**YOUR OBJECTIVE:**
Return the run of lines below that opens with the line containing "ring mcp: (47, 239)" and closes with the line containing "ring pip: (303, 290)", keeping each one exact.

===== EXERCISE INPUTS =====

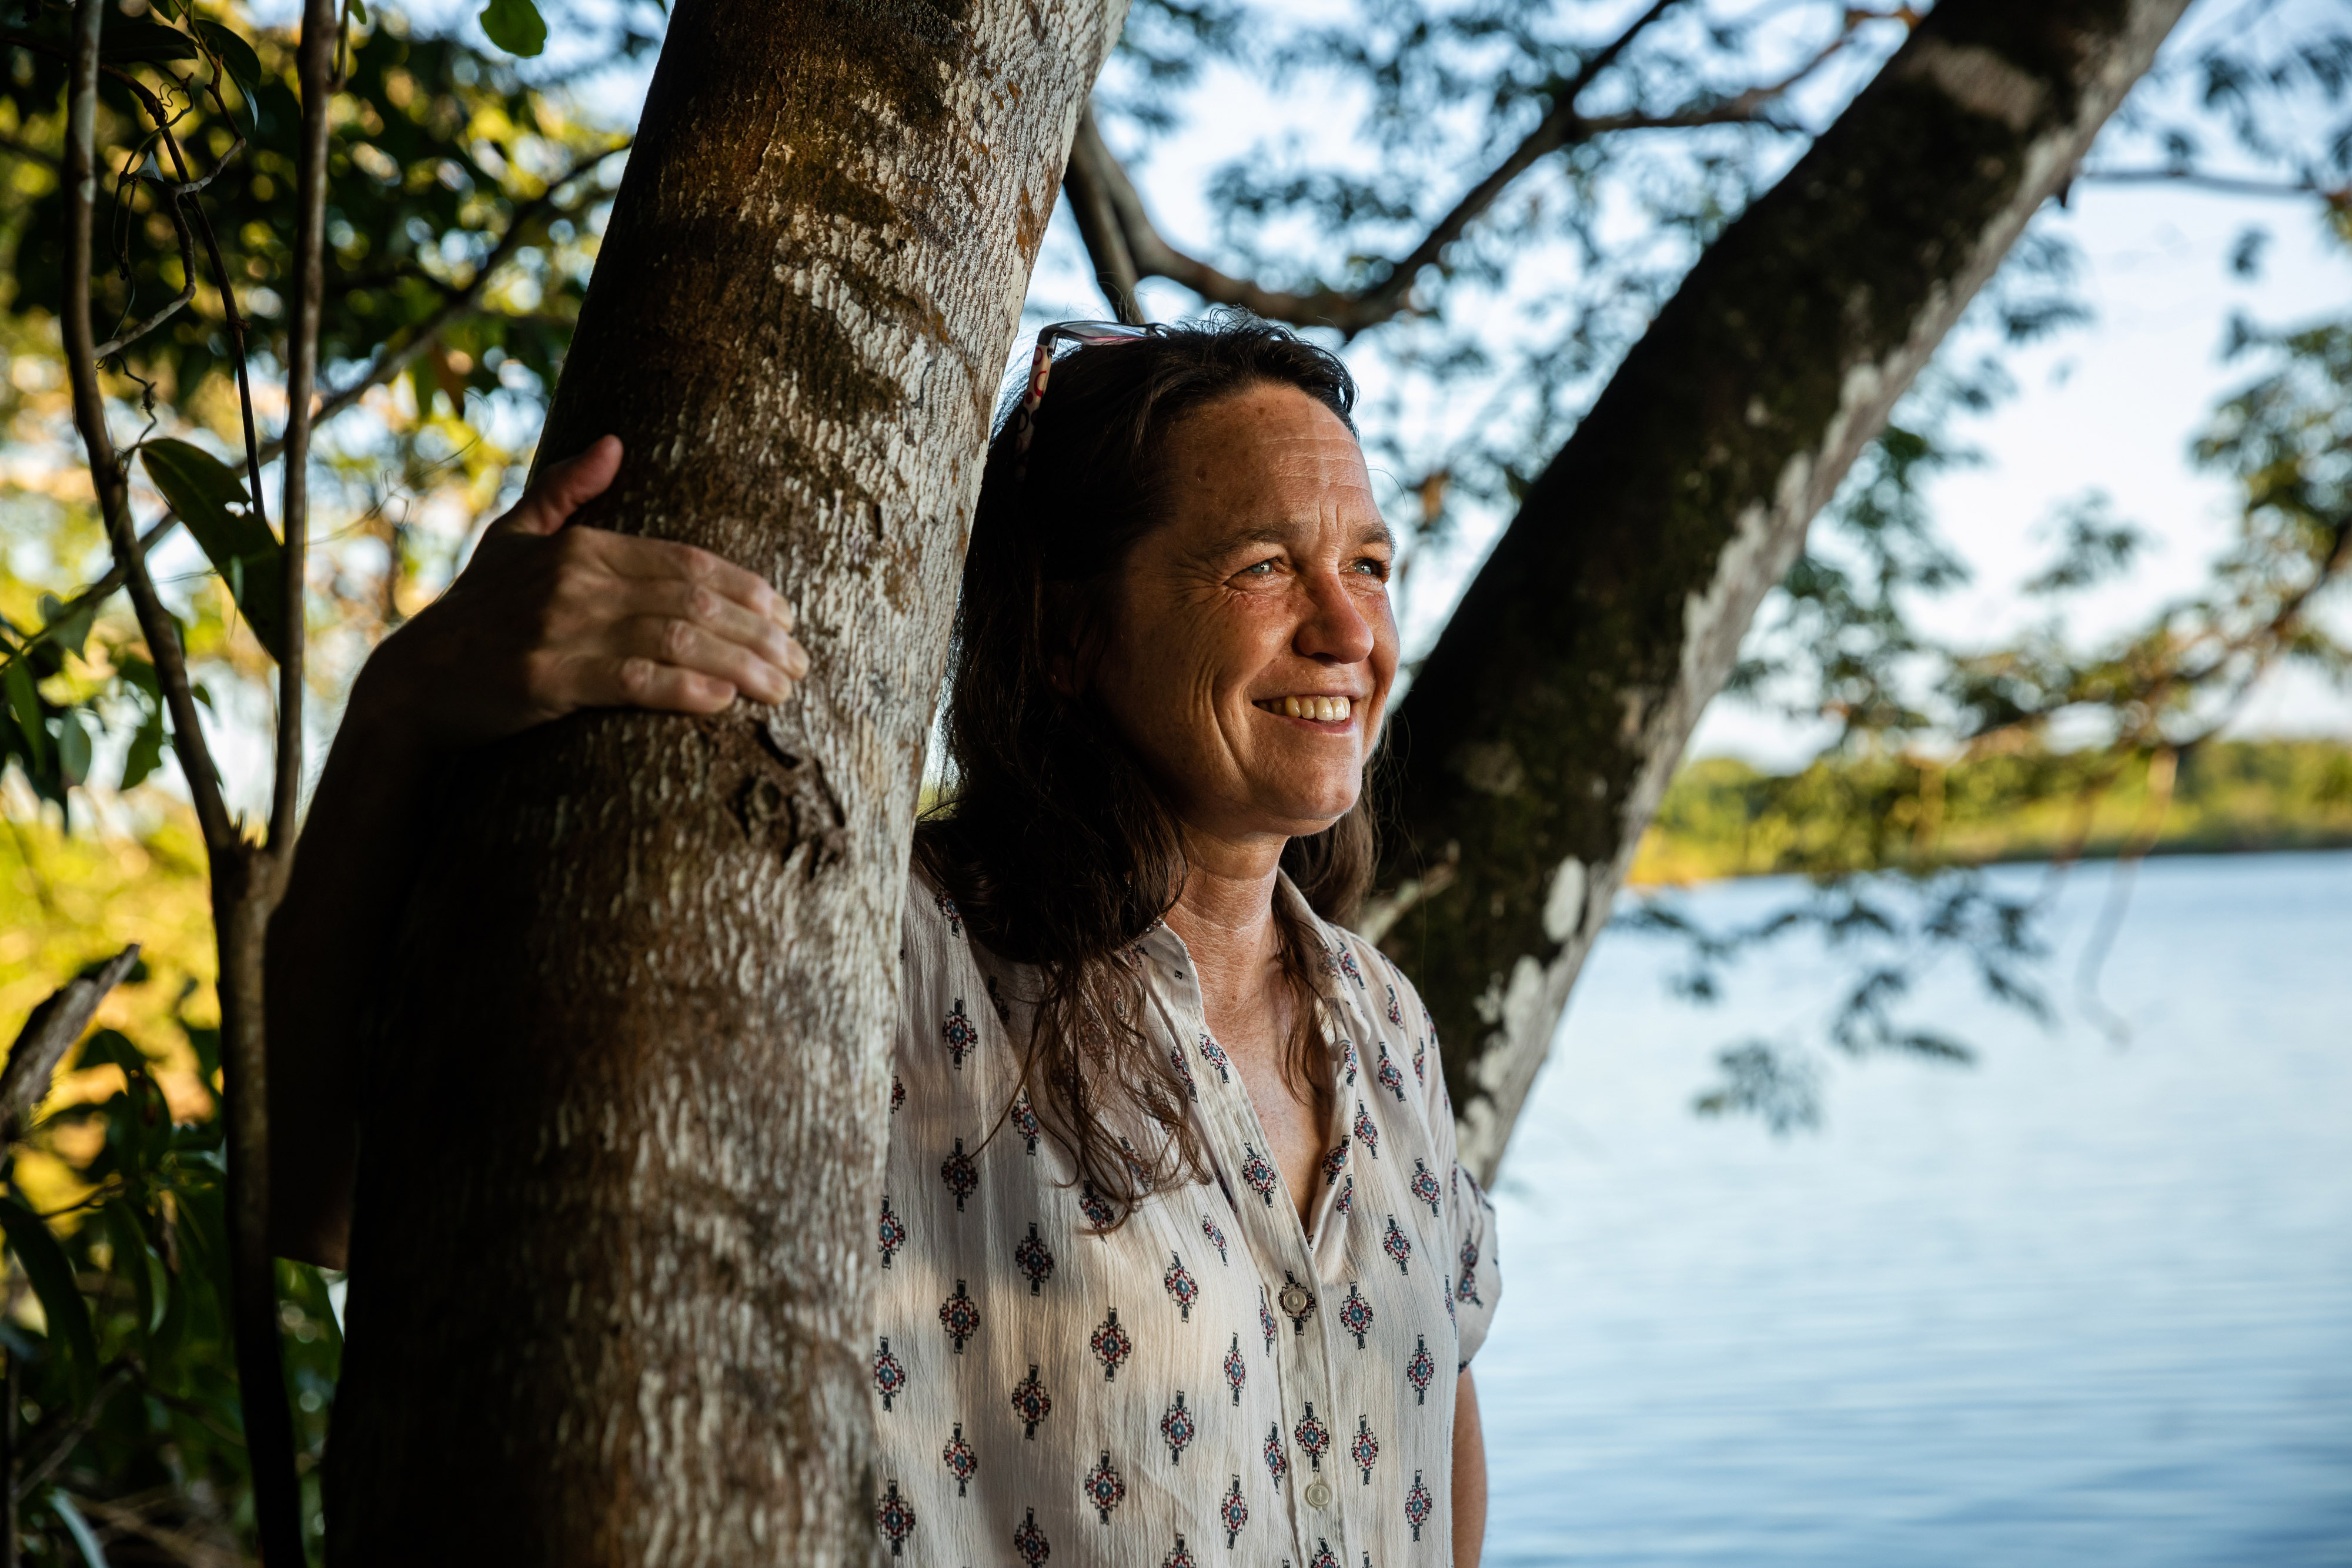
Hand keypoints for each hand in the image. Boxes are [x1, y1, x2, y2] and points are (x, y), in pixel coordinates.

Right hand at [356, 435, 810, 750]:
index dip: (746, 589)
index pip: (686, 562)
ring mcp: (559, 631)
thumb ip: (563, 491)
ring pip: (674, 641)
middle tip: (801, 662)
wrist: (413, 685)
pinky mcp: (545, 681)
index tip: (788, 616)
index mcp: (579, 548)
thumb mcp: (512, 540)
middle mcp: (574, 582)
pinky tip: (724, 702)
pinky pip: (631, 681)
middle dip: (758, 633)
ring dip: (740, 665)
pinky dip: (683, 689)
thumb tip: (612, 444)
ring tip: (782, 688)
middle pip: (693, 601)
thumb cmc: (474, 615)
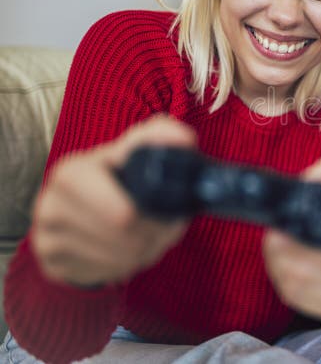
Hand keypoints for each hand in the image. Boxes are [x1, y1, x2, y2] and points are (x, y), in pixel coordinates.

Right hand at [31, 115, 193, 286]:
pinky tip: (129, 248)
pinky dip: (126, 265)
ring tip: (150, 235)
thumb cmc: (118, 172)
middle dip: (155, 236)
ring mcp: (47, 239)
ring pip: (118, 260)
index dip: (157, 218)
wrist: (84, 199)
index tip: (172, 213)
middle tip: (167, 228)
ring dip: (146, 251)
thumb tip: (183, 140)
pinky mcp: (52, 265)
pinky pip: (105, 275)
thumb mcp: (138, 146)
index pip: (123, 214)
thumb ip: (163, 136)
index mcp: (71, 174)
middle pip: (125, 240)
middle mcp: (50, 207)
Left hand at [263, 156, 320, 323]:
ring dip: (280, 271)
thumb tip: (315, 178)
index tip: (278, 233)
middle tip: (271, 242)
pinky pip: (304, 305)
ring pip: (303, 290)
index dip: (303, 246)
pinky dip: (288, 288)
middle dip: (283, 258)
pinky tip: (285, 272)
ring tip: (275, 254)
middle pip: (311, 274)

=====
===== EXERCISE INPUTS =====

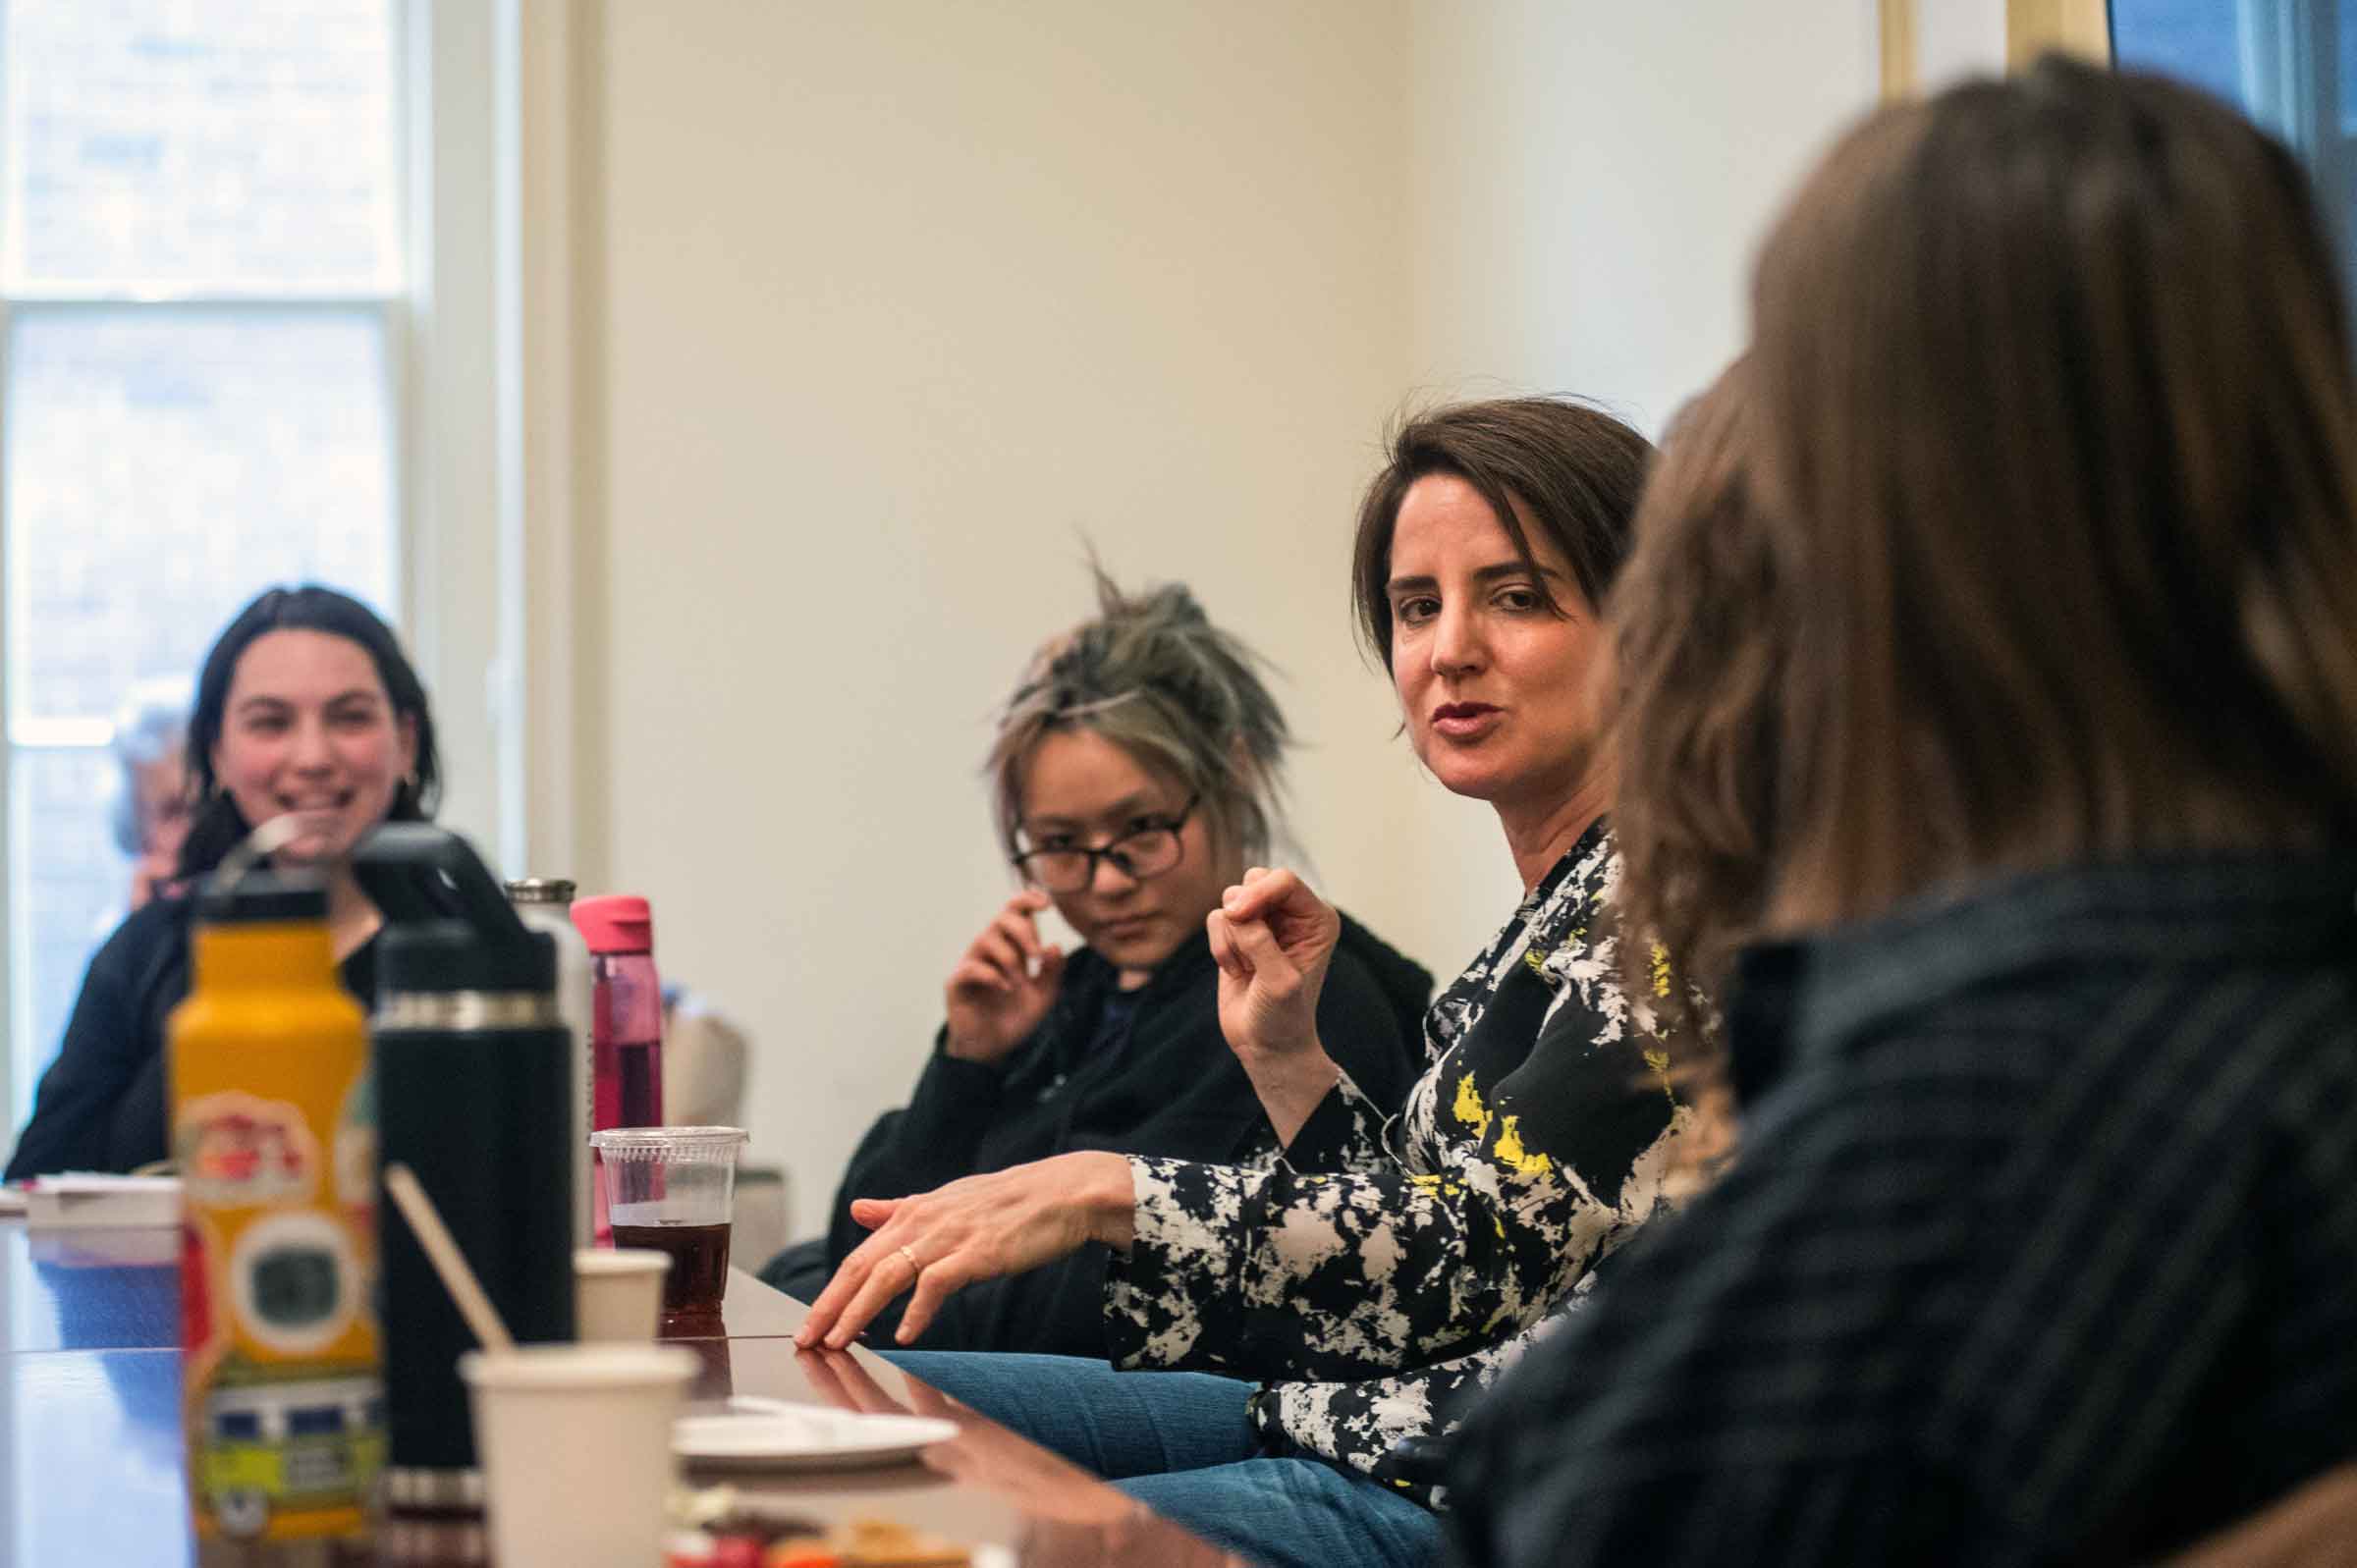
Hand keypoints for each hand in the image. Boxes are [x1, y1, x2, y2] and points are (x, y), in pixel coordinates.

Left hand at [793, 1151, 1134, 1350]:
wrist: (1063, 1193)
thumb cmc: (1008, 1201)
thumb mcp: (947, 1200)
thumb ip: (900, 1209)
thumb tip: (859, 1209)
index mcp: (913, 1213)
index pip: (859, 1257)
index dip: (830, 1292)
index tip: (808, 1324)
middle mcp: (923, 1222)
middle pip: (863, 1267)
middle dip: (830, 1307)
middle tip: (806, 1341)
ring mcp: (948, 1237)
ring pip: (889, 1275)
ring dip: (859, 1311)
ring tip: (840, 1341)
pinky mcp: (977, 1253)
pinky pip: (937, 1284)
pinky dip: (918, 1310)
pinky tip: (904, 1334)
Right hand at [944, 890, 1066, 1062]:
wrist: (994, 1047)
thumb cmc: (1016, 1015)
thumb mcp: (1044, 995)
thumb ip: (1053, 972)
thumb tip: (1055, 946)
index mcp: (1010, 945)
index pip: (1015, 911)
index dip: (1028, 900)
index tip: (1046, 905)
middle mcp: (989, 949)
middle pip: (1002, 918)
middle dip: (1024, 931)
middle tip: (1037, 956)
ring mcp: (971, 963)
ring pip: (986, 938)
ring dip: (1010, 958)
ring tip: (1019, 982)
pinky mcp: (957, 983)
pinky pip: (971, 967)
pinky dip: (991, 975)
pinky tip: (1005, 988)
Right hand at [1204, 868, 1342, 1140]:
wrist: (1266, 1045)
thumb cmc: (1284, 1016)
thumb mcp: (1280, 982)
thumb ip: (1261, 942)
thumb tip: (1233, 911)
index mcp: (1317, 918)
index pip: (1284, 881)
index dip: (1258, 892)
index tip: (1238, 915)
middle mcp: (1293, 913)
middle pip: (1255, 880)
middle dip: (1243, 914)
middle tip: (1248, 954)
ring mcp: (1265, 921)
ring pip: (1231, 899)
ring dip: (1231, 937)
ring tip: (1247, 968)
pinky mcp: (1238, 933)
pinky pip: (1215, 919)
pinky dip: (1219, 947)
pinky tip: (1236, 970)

=====
===== EXERCISE INPUTS =====

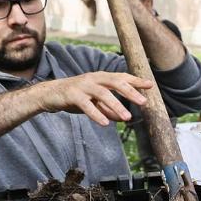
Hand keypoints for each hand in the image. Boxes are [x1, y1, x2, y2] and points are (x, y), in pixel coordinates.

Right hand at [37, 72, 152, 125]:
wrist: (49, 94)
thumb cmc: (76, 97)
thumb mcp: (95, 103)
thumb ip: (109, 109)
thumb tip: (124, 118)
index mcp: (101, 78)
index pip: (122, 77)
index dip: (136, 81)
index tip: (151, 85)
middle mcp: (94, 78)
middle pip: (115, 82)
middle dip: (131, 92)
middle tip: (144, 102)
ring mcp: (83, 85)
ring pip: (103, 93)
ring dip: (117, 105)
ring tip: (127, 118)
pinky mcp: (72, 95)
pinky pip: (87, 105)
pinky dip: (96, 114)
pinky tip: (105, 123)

=====

**ANSWER:**
ring mcp: (47, 239)
ring pip: (118, 260)
index dip: (157, 218)
wrist: (84, 199)
index tip: (172, 213)
middle tip: (167, 228)
ring dip: (146, 251)
thumb tip: (183, 140)
pinky mcp: (52, 265)
pinky pip: (105, 275)
thumb mcp: (138, 146)
index pip: (123, 214)
thumb ip: (163, 136)
index mcp: (71, 174)
middle pip: (125, 240)
middle mcp: (50, 207)
Left hand at [263, 156, 320, 323]:
ring dip: (280, 271)
thumb tip: (315, 178)
index tip: (278, 233)
middle tip: (271, 242)
pinky pip: (304, 305)
ring pip: (303, 290)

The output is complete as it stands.